The American Medical Association has long opposed public access to the NPDB, and reportedly opposes the bill even with the recent concession as to malpractice information. In defense of its position, an AMA spokeswoman said that the AMA "still supports state-based efforts to provide public information about physicians" which the AMA believes are "further along." See http://dailynews.yahoo.com/h/nm/20001018/hl/databank_1.html.
But how far along are state efforts? "DocFinder" at http://www.docboard.org is maintained by the Association of State Medical Board Executive Directors. By entering a physician’s name in one of the eighteen participating state’s sites, a search by a physician’s name will confirm license status, number, and type (e.g. M.D.), address, date of birth, original license date, license expiration date, education, specialty, and any disciplinary actions on file. See Checking Out Your Doctor’s Credentials on the Internet at HealthPolicy/990628Checking.html. Texas law mandates that fairly extensive physician profile information be available. See Extensive Texas Physician Profiles Will Soon Be Available to Public at Internet/990720Extensive.html.
However, most current profile databases have at least two serious limitations that would be corrected by Bliley’s bill. First, they are generally searchable only by a physician’s name. Therefore, the database is mostly useless in helping one locate and choose a physician. Ideally, a patient could search by zip code for all physicians in a particular specialty, and compare their credentials before choosing a physician. Although the databases clearly have relevant information available, the restrictive search engine used to access the databases significantly limits their usefulness.
Also, some state boards of medical examiners seem to go out of their way to hide disciplinary information from the public. For example, media reports indicated that Oregon physician Dr. Steven G. Moos was fined $5,000 and placed on probation for 10 years by the medical board for prescribing Viagra and other drugs via the Internet to patients he had never personally examined. A search of his physician profile at http://www.bme.state.or.us/search.html (a link from the DocFinder site) reveals that a "[p]ublic order [is]on file" and directs the visitor to "[s]ee link for details." One might assume the link would be to the order detailing Dr. Moos’ wrongdoing and imposing sanctions, but instead the link is only to a document that provides licensure definitions. "Public Order on File" is explained as "The Board of Medical Examiners has taken action that has resulted in a Public Order, which relates to the licensee’s right to practice." To obtain a copy of the order, one must file a written request with the board and include a $10 payment for each licensee. The Massachusetts site is better than most in two respects. It allows a search by city name and provides information about malpractice settlements within the last ten years. See http://www.docboard.org/ma/df/masearch.htm.

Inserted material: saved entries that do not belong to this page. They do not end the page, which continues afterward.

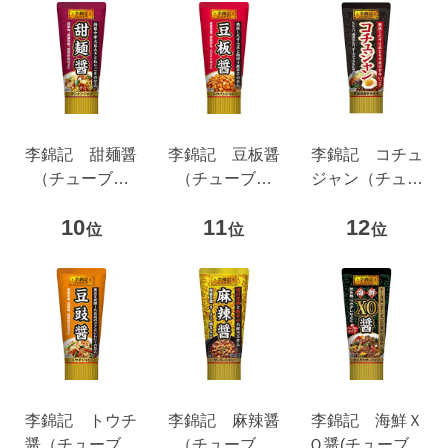
李錦記 甜麺醤
李錦記 豆板醤
李錦記 コチュ
（チューブ入
（チューブ入
ジャン（チュー
り）
り）
ブ入り）
10
11
12
位
位
位
李錦記 トウチ
李錦記 麻辣醤
李錦記 海鮮Ｘ
醤（チューブ入
（チューブ入
Ｏ醤(チューブ入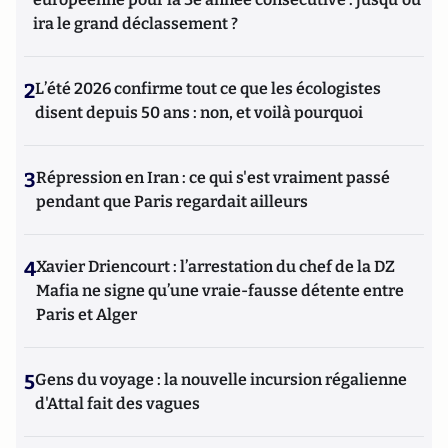
ira le grand déclassement ?
2
L’été 2026 confirme tout ce que les écologistes
disent depuis 50 ans : non, et voilà pourquoi
3
Répression en Iran : ce qui s'est vraiment passé
pendant que Paris regardait ailleurs
4
Xavier Driencourt : l’arrestation du chef de la DZ
Mafia ne signe qu’une vraie-fausse détente entre
Paris et Alger
5
Gens du voyage : la nouvelle incursion régalienne
d'Attal fait des vagues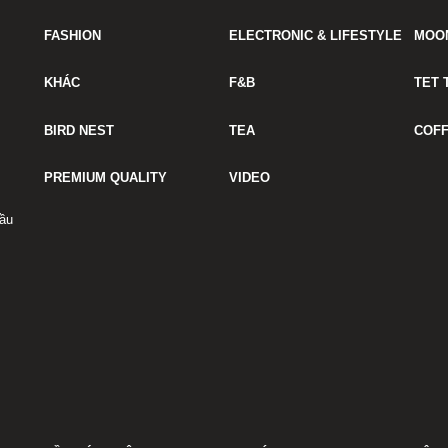
FASHION
ELECTRONIC & LIFESTYLE
MOO
KHÁC
F&B
TET 
BIRD NEST
TEA
COF
PREMIUM QUALITY
VIDEO
ầu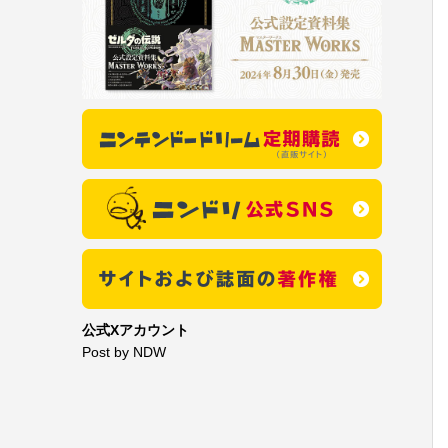
公式Xアカウント
Post by NDW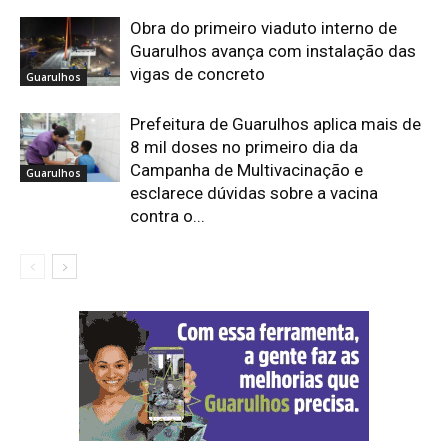
Obra do primeiro viaduto interno de
Guarulhos avança com instalação das
vigas de concreto
Guarulhos
Prefeitura de Guarulhos aplica mais de
8 mil doses no primeiro dia da
Campanha de Multivacinação e
Guarulhos
esclarece dúvidas sobre a vacina
contra o...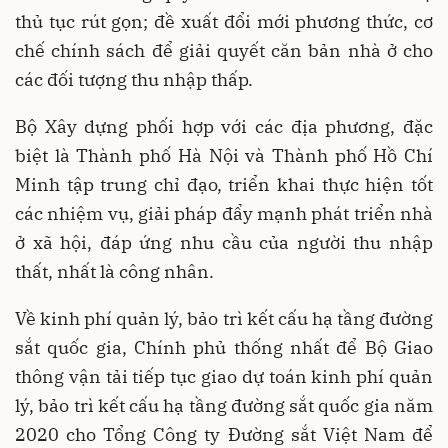
thủ tục rút gọn; đề xuất đổi mới phương thức, cơ
chế chính sách để giải quyết căn bản nhà ở cho
các đối tượng thu nhập thấp.
Bộ Xây dựng phối hợp với các địa phương, đặc
biệt là Thành phố Hà Nội và Thành phố Hồ Chí
Minh tập trung chỉ đạo, triển khai thực hiện tốt
các nhiệm vụ, giải pháp đẩy mạnh phát triển nhà
ở xã hội, đáp ứng nhu cầu của người thu nhập
thất, nhất là công nhân.
Về kinh phí quản lý, bảo trì kết cấu hạ tầng đường
sắt quốc gia, Chính phủ thống nhất để Bộ Giao
thông vận tải tiếp tục giao dự toán kinh phí quản
lý, bảo trì kết cấu hạ tầng đường sắt quốc gia năm
2020 cho Tổng Công ty Đường sắt Việt Nam để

All sites should at a minimum allow searches by any category, e.g., medical school attended, location, specialty, etc., and provide greater detail on disciplinary actions. The Bliley bill, even with the compromise, would help ensure that consumers across the nation have the information they need to make choices about their doctors—the doctors they will entrust with their lives. The AMA is wrong if it believes that states are providing adequate information about physician’s credentials and disciplinary actions.